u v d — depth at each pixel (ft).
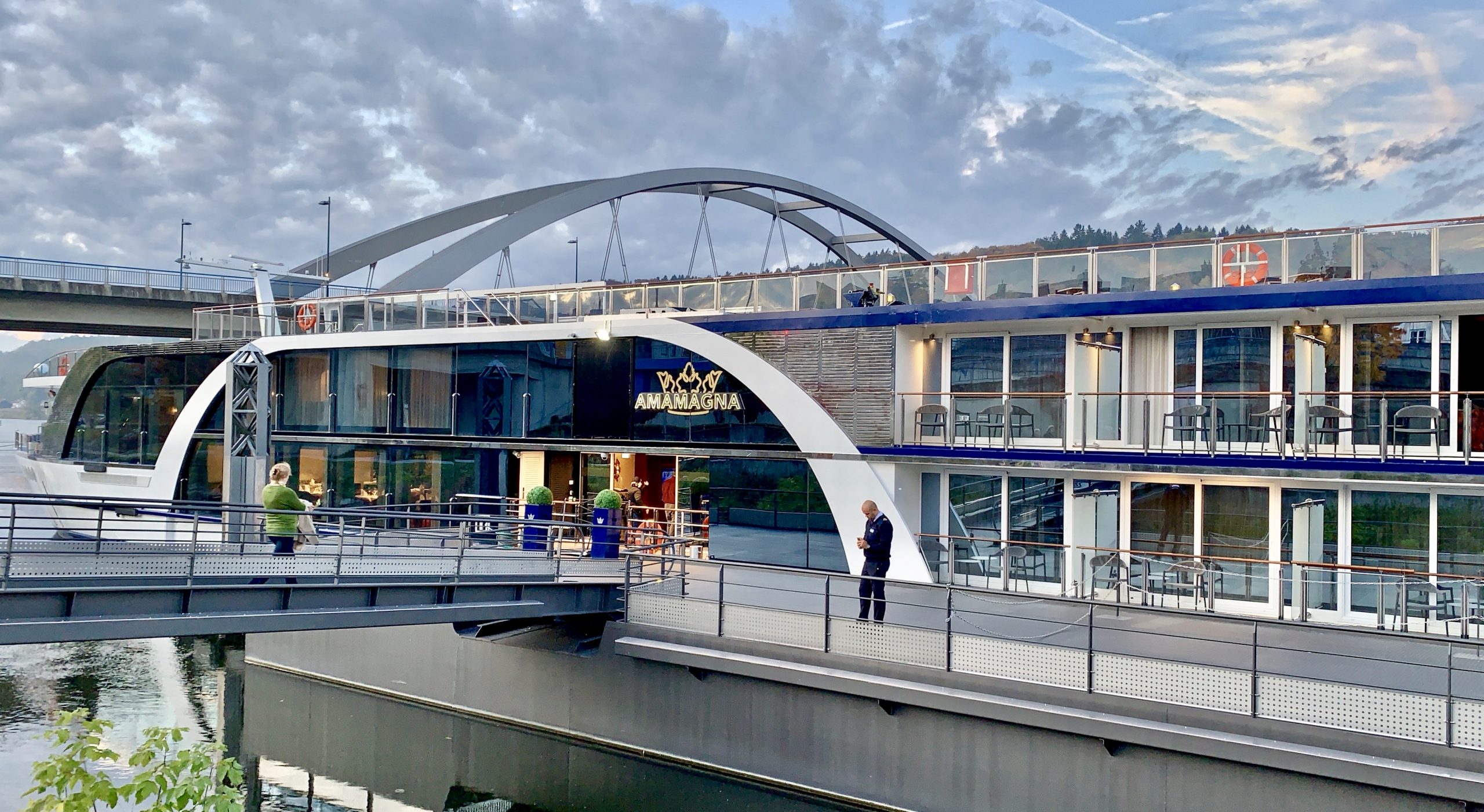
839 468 62.23
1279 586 52.49
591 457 82.89
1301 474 50.39
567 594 51.90
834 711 45.57
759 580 59.16
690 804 47.57
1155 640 45.57
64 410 116.57
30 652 76.02
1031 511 59.62
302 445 87.56
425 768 53.42
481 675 58.23
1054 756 40.55
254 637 70.44
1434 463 47.52
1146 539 56.65
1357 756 35.24
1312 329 53.16
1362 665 41.29
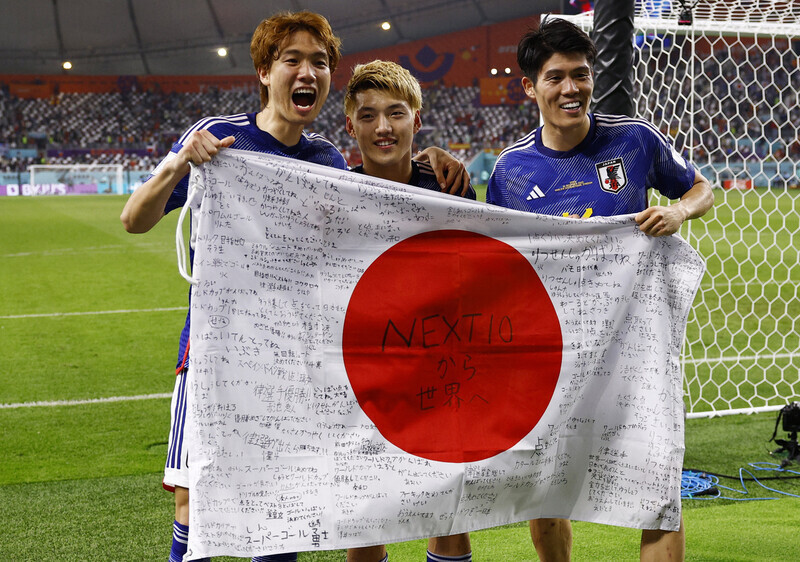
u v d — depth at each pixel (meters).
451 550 2.38
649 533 2.39
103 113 40.91
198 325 2.06
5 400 5.38
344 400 2.17
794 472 3.98
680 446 2.34
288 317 2.14
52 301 9.30
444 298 2.25
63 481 3.86
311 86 2.30
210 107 42.19
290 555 2.38
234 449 2.08
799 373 6.08
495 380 2.29
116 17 37.34
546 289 2.32
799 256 10.88
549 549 2.62
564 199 2.50
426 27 38.28
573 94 2.34
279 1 36.56
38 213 22.34
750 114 27.81
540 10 35.97
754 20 5.83
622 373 2.36
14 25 36.50
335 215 2.18
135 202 2.09
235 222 2.10
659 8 4.98
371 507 2.16
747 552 2.98
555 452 2.34
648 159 2.50
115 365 6.37
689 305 2.38
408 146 2.34
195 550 2.03
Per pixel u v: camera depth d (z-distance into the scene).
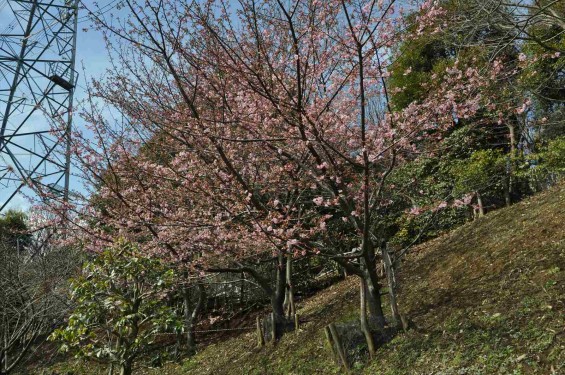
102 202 9.51
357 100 8.25
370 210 7.15
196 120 7.22
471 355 5.92
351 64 7.16
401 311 8.42
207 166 8.05
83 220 9.55
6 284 11.64
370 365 6.91
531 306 6.25
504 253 8.41
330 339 7.42
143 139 9.36
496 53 8.16
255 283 11.78
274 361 9.01
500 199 13.07
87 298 7.76
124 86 9.43
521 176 11.76
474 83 6.86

- **AIM OF THE EXERCISE**
Could you set down exactly, and only, the lines from the line containing "371 507 2.16" through the last line of the records, both included, without the pictures?

- **ANSWER TO THIS TASK**
371 507 2.16
747 552 2.98
555 452 2.34
648 159 2.50
115 365 6.37
689 305 2.38
408 146 2.34
195 550 2.03
Per pixel u v: camera depth d (z-distance into the scene).
102 202 9.51
357 100 8.25
370 210 7.15
196 120 7.22
471 355 5.92
351 64 7.16
401 311 8.42
207 166 8.05
83 220 9.55
6 284 11.64
370 365 6.91
531 306 6.25
504 253 8.41
330 339 7.42
143 139 9.36
496 53 8.16
255 283 11.78
274 361 9.01
500 199 13.07
87 298 7.76
124 86 9.43
521 176 11.76
474 83 6.86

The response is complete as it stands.